▽

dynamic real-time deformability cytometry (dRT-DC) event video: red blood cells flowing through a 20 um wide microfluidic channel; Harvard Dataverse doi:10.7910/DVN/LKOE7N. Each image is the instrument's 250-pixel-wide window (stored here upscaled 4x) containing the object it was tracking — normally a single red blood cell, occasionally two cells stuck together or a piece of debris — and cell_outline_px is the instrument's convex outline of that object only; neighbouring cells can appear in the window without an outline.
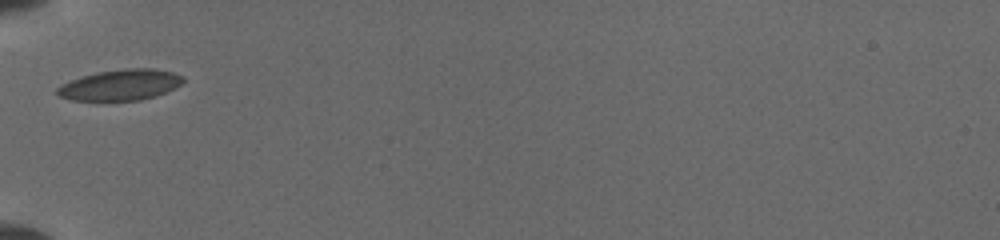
{"species": "common noctule bat (a hibernating species)", "species_latin": "Nyctalus noctula", "temperature_condition": "cold", "stored_images_in_passage": 4, "camera_frame_rate_fps": 3000, "um_per_image_px": 0.085, "animal": {"sex": "female", "body_mass_g": 19.5, "forearm_length_mm": 54.1}, "frame": {"image": 1, "passage_image": 1, "time_ms": 0.0, "image_size_px": [1000, 240], "cell_outline_px": [[184, 80], [180, 84], [164, 92], [140, 100], [72, 100], [60, 96], [56, 92], [56, 88], [60, 84], [84, 76], [100, 72], [124, 68], [152, 68], [172, 72], [184, 76]], "centroid_in_image_um": [10.22, 7.21], "position_along_channel_um": 74.8, "area_um2": 22.2}}
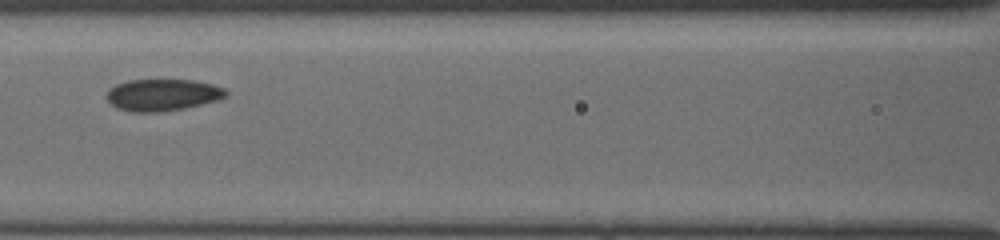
{"frame": {"image": 2, "passage_image": 3, "time_ms": 2.0, "image_size_px": [1000, 240], "cell_outline_px": [[228, 96], [216, 100], [184, 108], [164, 112], [132, 112], [116, 108], [104, 96], [116, 84], [128, 80], [192, 80], [212, 84], [224, 88], [228, 92]], "centroid_in_image_um": [13.81, 8.07], "position_along_channel_um": 152.8, "area_um2": 22.08}}
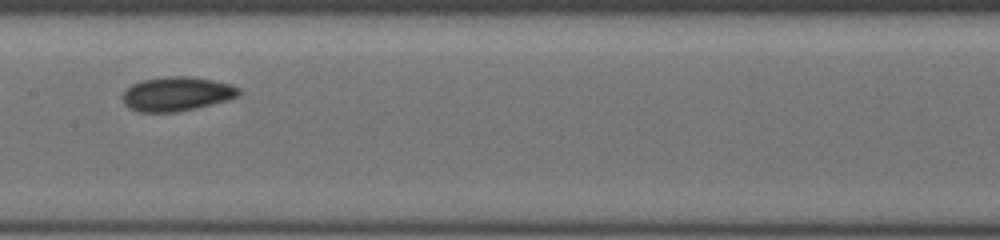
{"frame": {"image": 3, "passage_image": 4, "time_ms": 3.0, "image_size_px": [1000, 240], "cell_outline_px": [[240, 96], [196, 108], [176, 112], [140, 112], [128, 108], [124, 104], [124, 92], [132, 84], [144, 80], [168, 76], [188, 76], [212, 80], [232, 84], [240, 88]], "centroid_in_image_um": [15.04, 7.98], "position_along_channel_um": 192.4, "area_um2": 23.0}}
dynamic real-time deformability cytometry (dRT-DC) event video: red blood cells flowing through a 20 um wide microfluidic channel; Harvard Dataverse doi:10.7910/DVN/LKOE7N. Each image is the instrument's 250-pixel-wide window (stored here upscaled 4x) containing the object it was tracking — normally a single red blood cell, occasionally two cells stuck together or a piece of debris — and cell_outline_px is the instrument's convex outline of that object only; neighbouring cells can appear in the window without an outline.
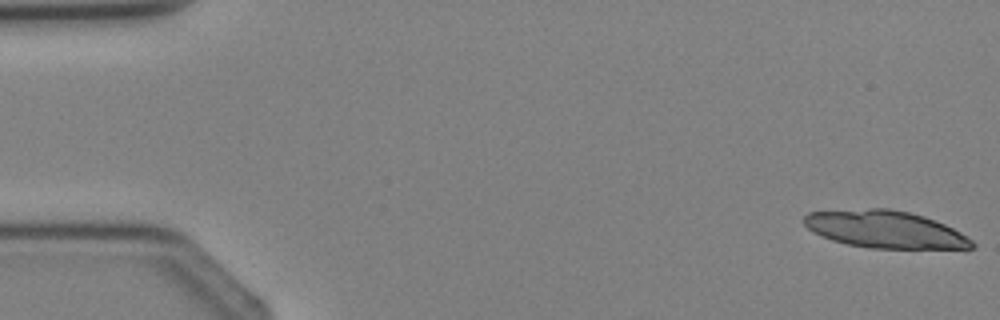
{"species": "Egyptian fruit bat (a non-hibernating species)", "species_latin": "Rousettus aegyptiacus", "temperature_condition": "cold", "stored_images_in_passage": 4, "camera_frame_rate_fps": 3000, "um_per_image_px": 0.085, "animal": {"sex": "female"}, "frame": {"image": 1, "passage_image": 1, "time_ms": 0.0, "image_size_px": [1000, 320], "cell_outline_px": [[976, 248], [868, 248], [848, 244], [832, 240], [808, 228], [804, 224], [804, 216], [808, 212], [872, 208], [888, 208], [908, 212], [924, 216], [944, 224], [960, 232], [972, 240], [976, 244]], "centroid_in_image_um": [75.25, 19.49], "position_along_channel_um": 9.7, "area_um2": 36.13}}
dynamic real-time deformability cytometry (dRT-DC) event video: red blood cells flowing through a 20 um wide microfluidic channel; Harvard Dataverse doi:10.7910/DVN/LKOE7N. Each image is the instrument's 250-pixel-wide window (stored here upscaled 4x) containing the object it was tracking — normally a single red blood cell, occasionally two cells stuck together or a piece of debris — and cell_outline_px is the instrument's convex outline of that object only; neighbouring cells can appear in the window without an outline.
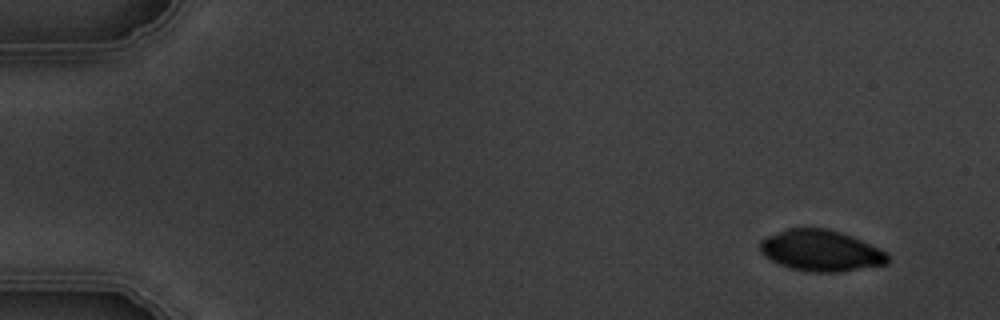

△

(WORK REQUIRED): Copy the whole listing above word for word but do not carry over the pictures.

(WORKED SOLUTION):
dynamic real-time deformability cytometry (dRT-DC) event video: red blood cells flowing through a 20 um wide microfluidic channel; Harvard Dataverse doi:10.7910/DVN/LKOE7N. Each image is the instrument's 250-pixel-wide window (stored here upscaled 4x) containing the object it was tracking — normally a single red blood cell, occasionally two cells stuck together or a piece of debris — and cell_outline_px is the instrument's convex outline of that object only; neighbouring cells can appear in the window without an outline.
{"species": "common noctule bat (a hibernating species)", "species_latin": "Nyctalus noctula", "temperature_condition": "cold", "stored_images_in_passage": 4, "camera_frame_rate_fps": 3000, "um_per_image_px": 0.085, "animal": {"sex": "female", "body_mass_g": 19.5, "forearm_length_mm": 54.1}, "frame": {"image": 1, "passage_image": 1, "time_ms": 0.0, "image_size_px": [1000, 240], "cell_outline_px": [[184, 80], [180, 84], [164, 92], [140, 100], [72, 100], [60, 96], [56, 92], [56, 88], [60, 84], [84, 76], [100, 72], [124, 68], [152, 68], [172, 72], [184, 76]], "centroid_in_image_um": [10.22, 7.21], "position_along_channel_um": 74.8, "area_um2": 22.2}}
{"frame": {"image": 2, "passage_image": 3, "time_ms": 2.0, "image_size_px": [1000, 240], "cell_outline_px": [[228, 96], [216, 100], [184, 108], [164, 112], [132, 112], [116, 108], [104, 96], [116, 84], [128, 80], [192, 80], [212, 84], [224, 88], [228, 92]], "centroid_in_image_um": [13.81, 8.07], "position_along_channel_um": 152.8, "area_um2": 22.08}}
{"frame": {"image": 3, "passage_image": 4, "time_ms": 3.0, "image_size_px": [1000, 240], "cell_outline_px": [[240, 96], [196, 108], [176, 112], [140, 112], [128, 108], [124, 104], [124, 92], [132, 84], [144, 80], [168, 76], [188, 76], [212, 80], [232, 84], [240, 88]], "centroid_in_image_um": [15.04, 7.98], "position_along_channel_um": 192.4, "area_um2": 23.0}}
dynamic real-time deformability cytometry (dRT-DC) event video: red blood cells flowing through a 20 um wide microfluidic channel; Harvard Dataverse doi:10.7910/DVN/LKOE7N. Each image is the instrument's 250-pixel-wide window (stored here upscaled 4x) containing the object it was tracking — normally a single red blood cell, occasionally two cells stuck together or a piece of debris — and cell_outline_px is the instrument's convex outline of that object only; neighbouring cells can appear in the window without an outline.
{"species": "Egyptian fruit bat (a non-hibernating species)", "species_latin": "Rousettus aegyptiacus", "temperature_condition": "cold", "stored_images_in_passage": 4, "camera_frame_rate_fps": 3000, "um_per_image_px": 0.085, "animal": {"sex": "female"}, "frame": {"image": 1, "passage_image": 1, "time_ms": 0.0, "image_size_px": [1000, 320], "cell_outline_px": [[976, 248], [868, 248], [848, 244], [832, 240], [808, 228], [804, 224], [804, 216], [808, 212], [872, 208], [888, 208], [908, 212], [924, 216], [944, 224], [960, 232], [972, 240], [976, 244]], "centroid_in_image_um": [75.25, 19.49], "position_along_channel_um": 9.7, "area_um2": 36.13}}
dynamic real-time deformability cytometry (dRT-DC) event video: red blood cells flowing through a 20 um wide microfluidic channel; Harvard Dataverse doi:10.7910/DVN/LKOE7N. Each image is the instrument's 250-pixel-wide window (stored here upscaled 4x) containing the object it was tracking — normally a single red blood cell, occasionally two cells stuck together or a piece of debris — and cell_outline_px is the instrument's convex outline of that object only; neighbouring cells can appear in the window without an outline.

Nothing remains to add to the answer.